Alabi moved to the United States in June 2005.
He was coached at Montverde Academy by Kevin Sutton. Alabi was an all-state performer and helped lead Montverde Academy to a perfect 30–0 record as a senior. He averaged 17.5 points, 11.4 rebounds and 6 blocks per game during his senior season.

==College career==
After breaking his leg 10 games into his freshman year, Alabi had to take a medical redshirt. As a redshirt freshman, he earned All-ACC Freshman Team honors by averaging 8.4 points per game and leading the ACC in blocks with 2.1 per game. For his great shot-blocking ability, he was named to the ACC All-Defensive team in 2008–2009.

As a redshirt sophomore, Alabi ranked 26th in the nation in blocked shots with an average of 2.39 while increasing his scoring average to 11.7 points per game. On April 23, 2010, he declared himself eligible for the 2010 NBA draft.

==Professional career==
On June 24, 2010, Alabi was drafted by the Dallas Mavericks with the 50th pick, and traded to the Toronto Raptors for cash considerations.

On July 8, 2010, he signed a contract with the Toronto Raptors. The Raptors assigned him to the Erie BayHawks on November 15, 2010. He was recalled on December 9, 2010, sent back to Erie on January 6, 2011, and recalled once again by the Raptors on January 14, 2011. The Raptors assigned him to the BayHawks for a third time on March 9, 2011. Afterwards, Alabi was recalled up to Toronto for a third time on April 5, 2011.

On January 4, 2012, Alabi was assigned to the Bakersfield Jam of the D-League. He was recalled on January 22, 2012.

Alabi's final NBA game was played on April 26, 2012, against the New Jersey Nets, the final game of the regular season. In that game, Alabi recorded career highs of 11 points, 19 rebounds and 3 blocks in 40 minutes.

On October 1, 2012, Solomon signed with the New Orleans Hornets. However, he was released on October 27, four days before the Hornets' season opener.

On December 28, 2012, Alabi joined the Idaho Stampede. He was released on March 1, 2013.

On March 21, 2013, he signed with the Greek first division basketball club Ikaros Kallitheas B.C.

On September 28, 2013, Alabi signed with the Philadelphia 76ers. However, he was waived on October 5. He later signed with the Yulon Dinos of Taiwan for the 2013–14 season.
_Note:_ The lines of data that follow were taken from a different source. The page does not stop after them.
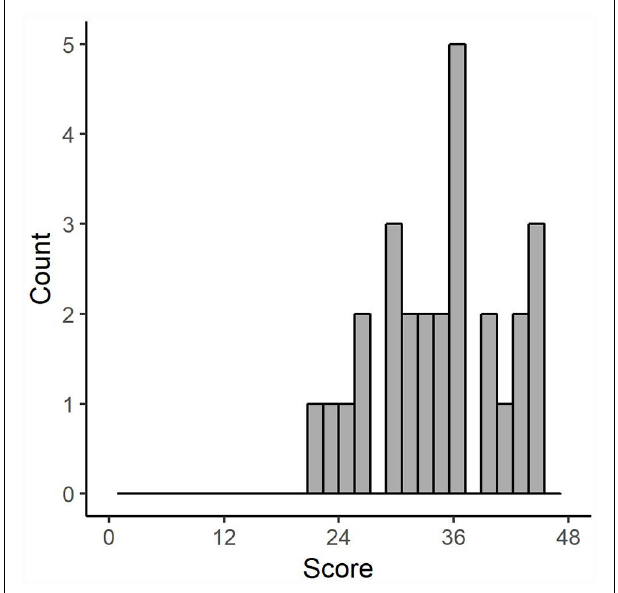
FIGURE 2 | Distribution of conscientiousness scores obtained from our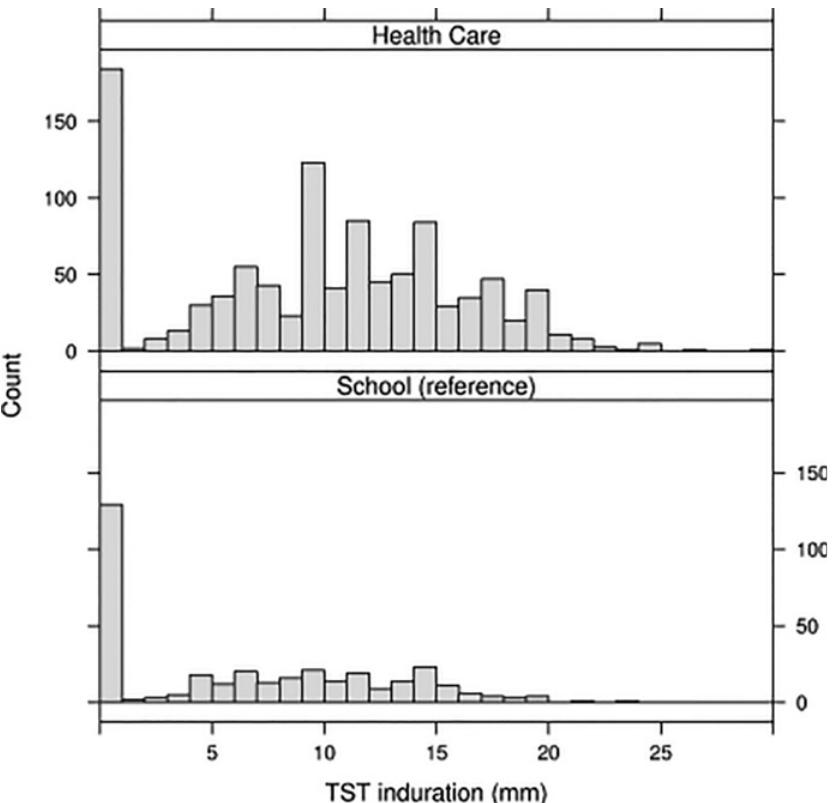
Fig 2. Distributions of TST indurations (mm) for health-care workers and school workers from ten health-care catchment areas in Kigali, Rwanda. Thirty (2.6%) and 10 (2.6%) HCWs and SWs, respectively, either self-reported or tested HIV positive, and 818 (99%) HCW and 280 (98%) SW who tested HIV-negative were classified as such. doi:10.1371/journal.pone.0124485.g002 Table 1. Descriptive characteristics of 1,131 health care workers and 381 school workers from Kigali, Rwanda.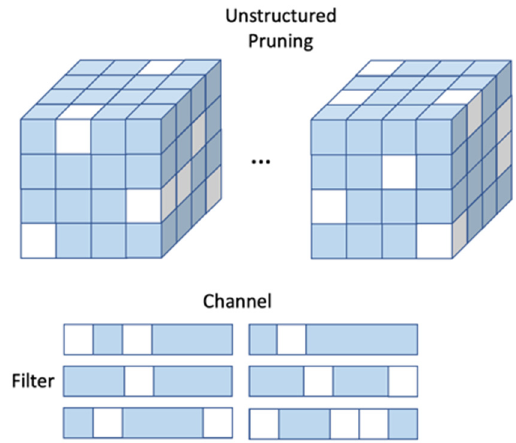
Figure 1. Example of unstructured pruning.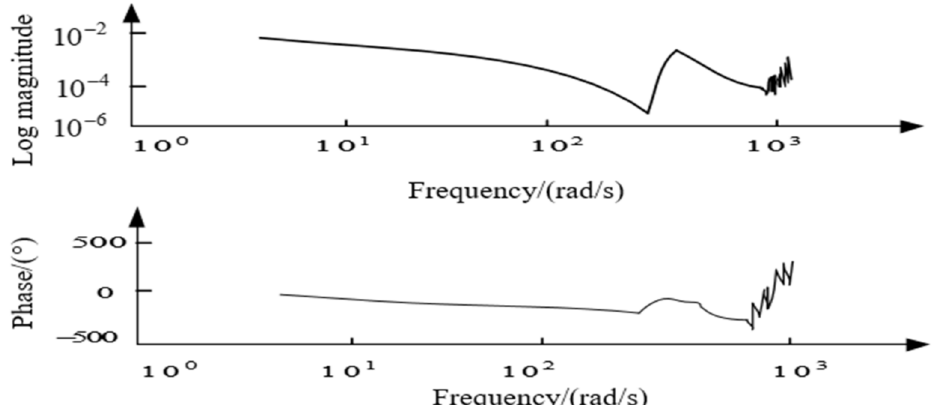
Figure 7. Scanning curve of platform model.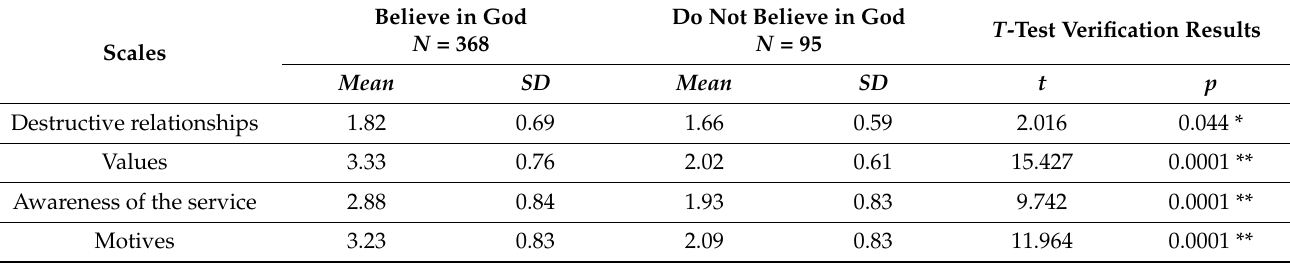
Table 2. The t -test verification by believing in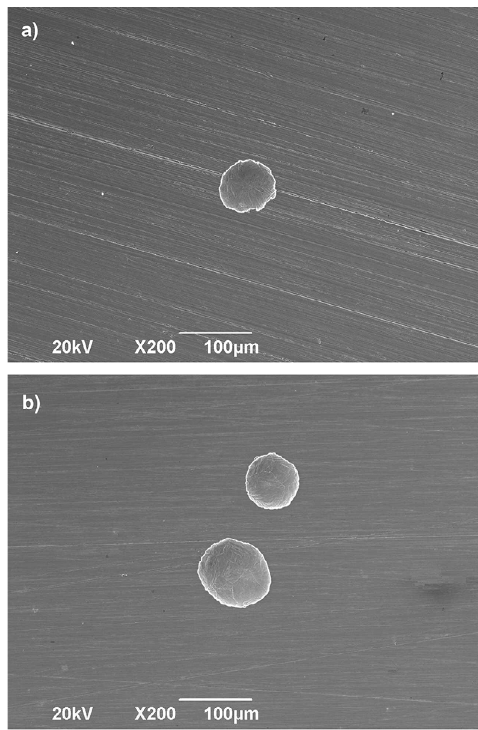
Figure 11. SEM images of pit morphology found at potentiodynamic polarization, conditions: (a) H950 and (b) H1000, 0.6M NaCl + 0.06M Na2SO4 electrolyte. amount of austenite, diminuish of chi phase and coarsening of Ni Ti 3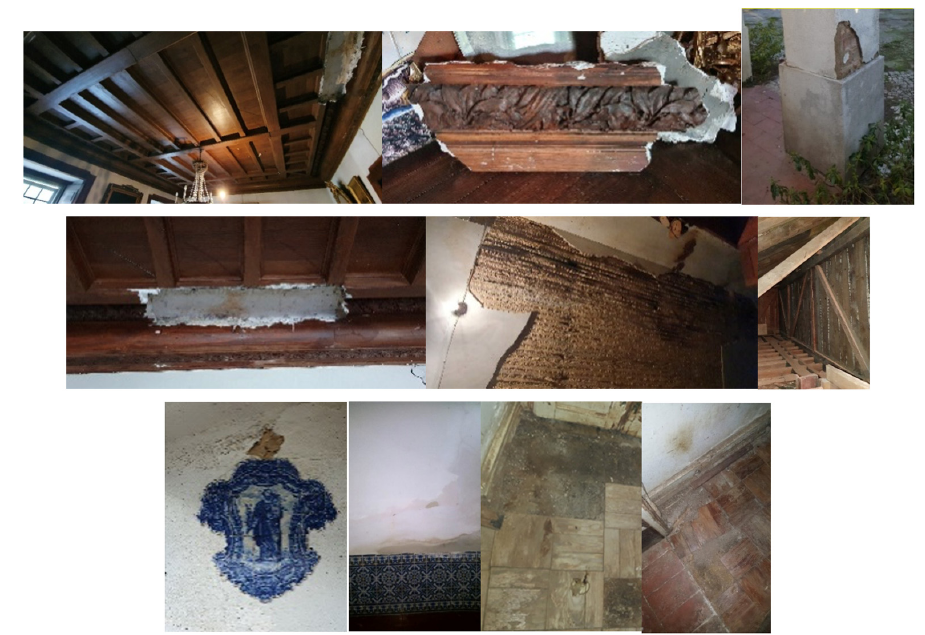
Figure 7. Anomalies found in floor, ceilings, roof, and walls.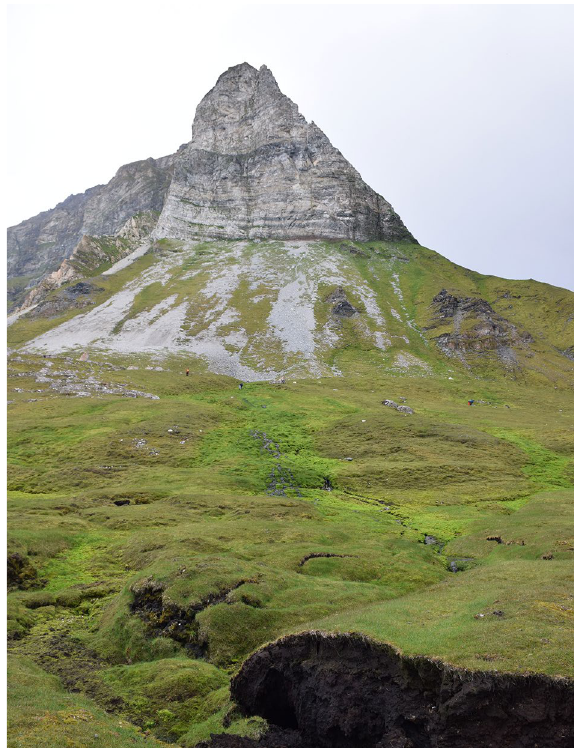
Figure 5. The general view of the Alkhornet study site. Thick peat layer can be seen in the wall of erosion gully on the front and bird cliff providing nutrients for the site in the back of the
In January 2015, Alabi signed with the Barako Bull Energy for the 2015 PBA Commissioner's Cup.

Alabai retired from his basketball career in 2018 to spend more time with his family.
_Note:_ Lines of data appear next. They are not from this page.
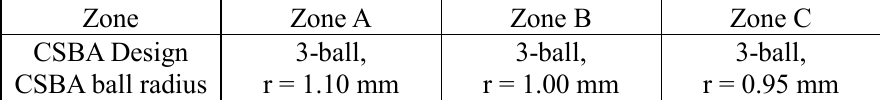
Figure 3: The CSBA Loading Scheme for the ATOM Core Table IV: CSBA Designs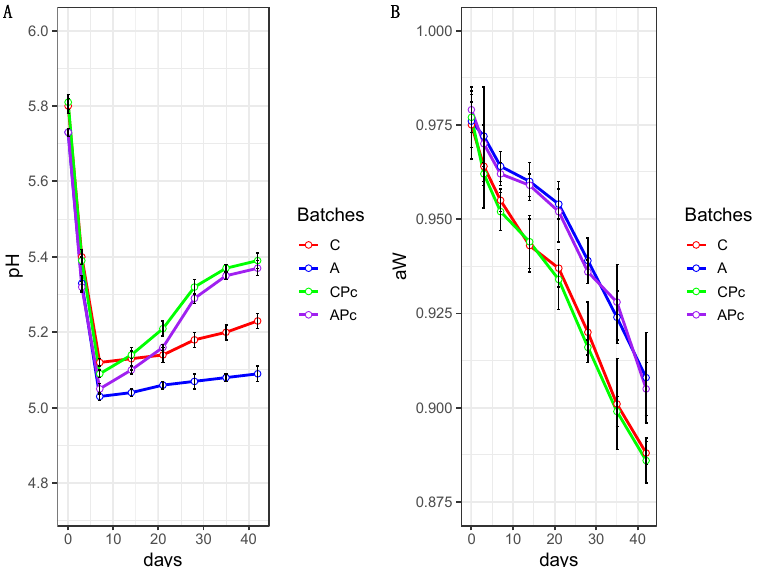
Figure 4. Line plots showing the behaviour of pH ( A ) and a w ( B ) in samples from batch C, conventional fermented sausage prepared with starter culture and 14% minced pork fat addition; batch A, prepared with 4% lemon albedo in total replacement of pork fat and starter culture addition; batch CPc, prepared with starter culture and 14% minced pork addition plus anti- Listeria Lactiplantibacillus plantarum Lpls100; batch APc, prepared with 4% lemon albedo in total replacement of pork fat and starter culture addition plus anti- Listeria Lactiplantibacillus plantarum Lpls100. The data are reported as mean values with error bars.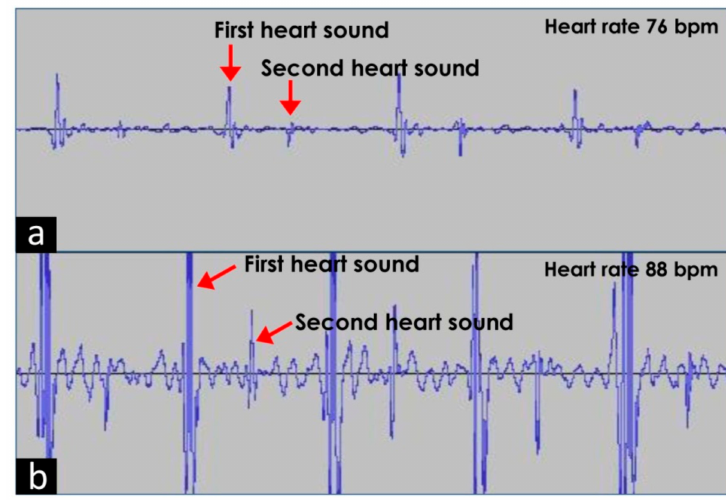
Figure 5. Waveform obtained from Audacity ® showing recorded heart sound of ( a ) an adult male and an ( b ) adult female. bpm: Beats per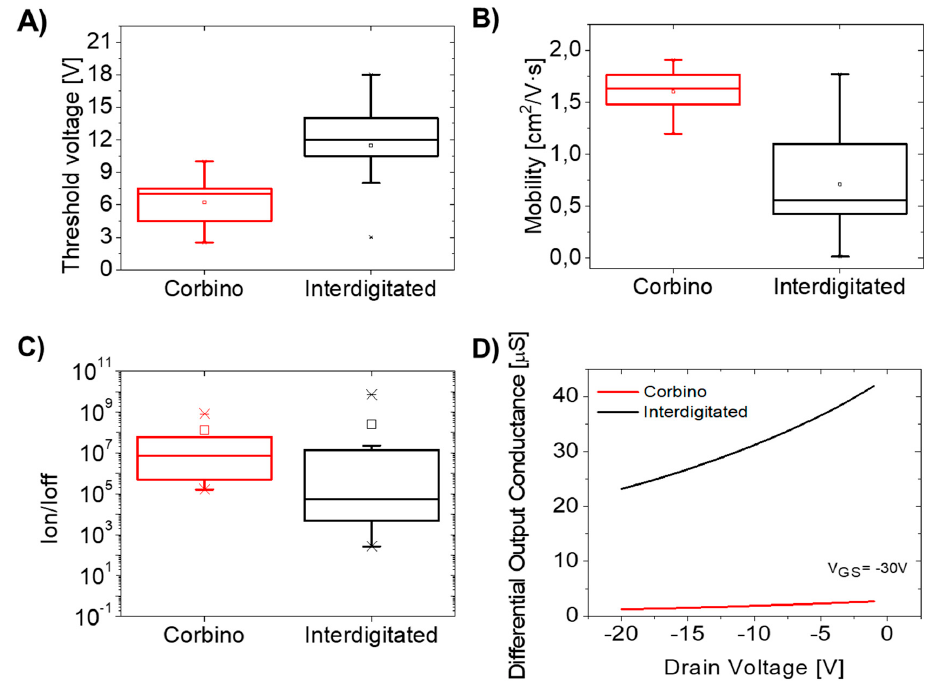
Figure 3. Electrical parameters such as ( A ) threshold voltage, ( B ) effective hole mobility and ( C ) I ON / I OFF ratio for Corbino and interdigitated geometries. The central mark represents the median, box limits indicate the 25 th and 75 th percentiles, and whiskers extend to the 5 th and 9 th percentiles. ( D ) Differential output conductance as a function of drain voltage at V GS = − 30 V.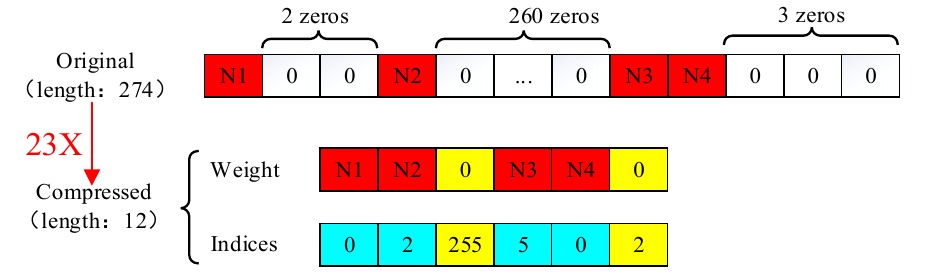
Figure 7. Sparse representation of fully connected layers.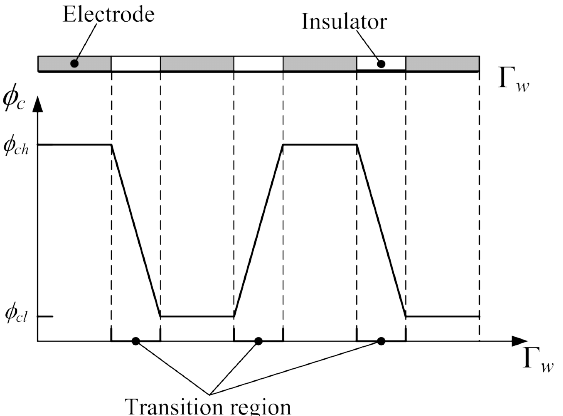
Figure 2. Schematic for the electrode and the corresponding external electric potential at the sidewall of the electroosmotic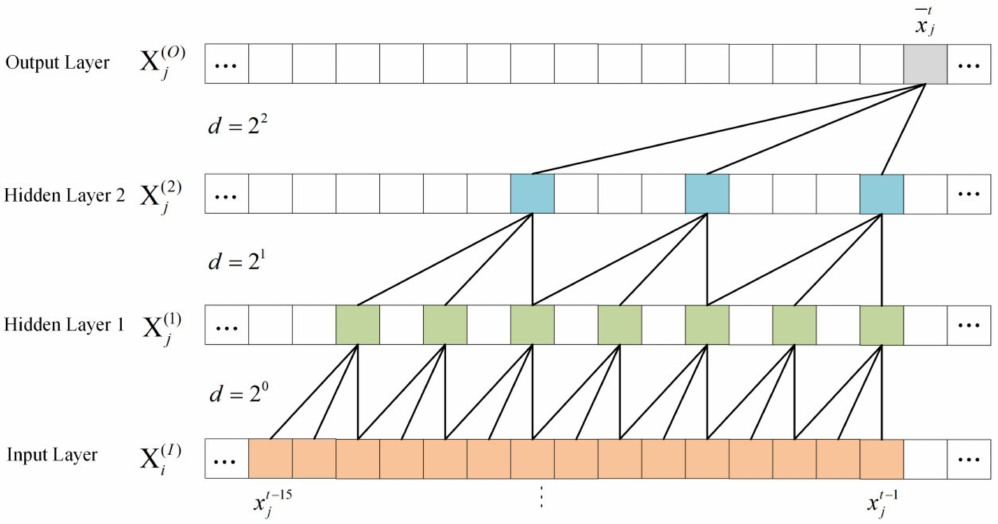
Figure 6. Single-channel depthwise convolution.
== National team career ==
Alabi started for the Nigerian Junior National Team at the 2007 Nike All-American camp. He also helped Nigeria qualify for the 2007 FIBA Under-19 World Championship. He was selected for the 2007 Nike Hoop Summit, representing the World Select Team, where he led all players in blocked shots.

== Career statistics ==

===NBA===

====Regular season====

| Year | Team | GP | GS | MPG | FG% | 3P% | FT% | RPG | APG | SPG | BPG | PPG |
|---|---|---|---|---|---|---|---|---|---|---|---|---|
| 2010–11 | Toronto | 12 | 0 | 4.9 | .200 | .000 | .000 | 1.2 | .2 | .2 | .2 | .5 |
| 2011–12 | Toronto | 14 | 0 | 8.7 | .361 | .000 | .875 | 3.4 | .2 | .1 | .6 | 2.4 |
| Career |  | 26 | 0 | 7.0 | .314 | .000 | .700 | 2.3 | .2 | .2 | .4 | 1.5 |

===NBA D-League===
Source

====Regular season====

| Year | Team | GP | GS | MPG | FG% | 3P% | FT% | RPG | APG | SPG | BPG | PPG |
|---|---|---|---|---|---|---|---|---|---|---|---|---|
| 2010–11 | Erie | 22 | 16 | 18.6 | .517 | – | .714 | 5.3 | .4 | .5 | 1.8 | 7.2 |
| 2011–12 | Bakersfield | 9 | 8 | 21.3 | .473 | – | .750 | 7.7 | .8 | .8 | 1.9 | 9.1 |
| 2012–13 | Idaho | 18 | 6 | 15.6 | .513 | – | .533 | 5.5 | .2 | .4 | .9 | 4.9 |
| Career |  | 49 | 30 | 18.0 | .504 | – | .688 | 5.8 | .4 | .5 | 1.5 | 6.7 |

==Personal life==
Alabi has two children with his wife. They have lived in Seattle, Washington, since 2015.

Alabi returned to Florida State University and graduated in 2020 with a Bachelor of Science degree in interdisciplinary social science.

Alabi has worked as a real estate agent in Seattle since 2020.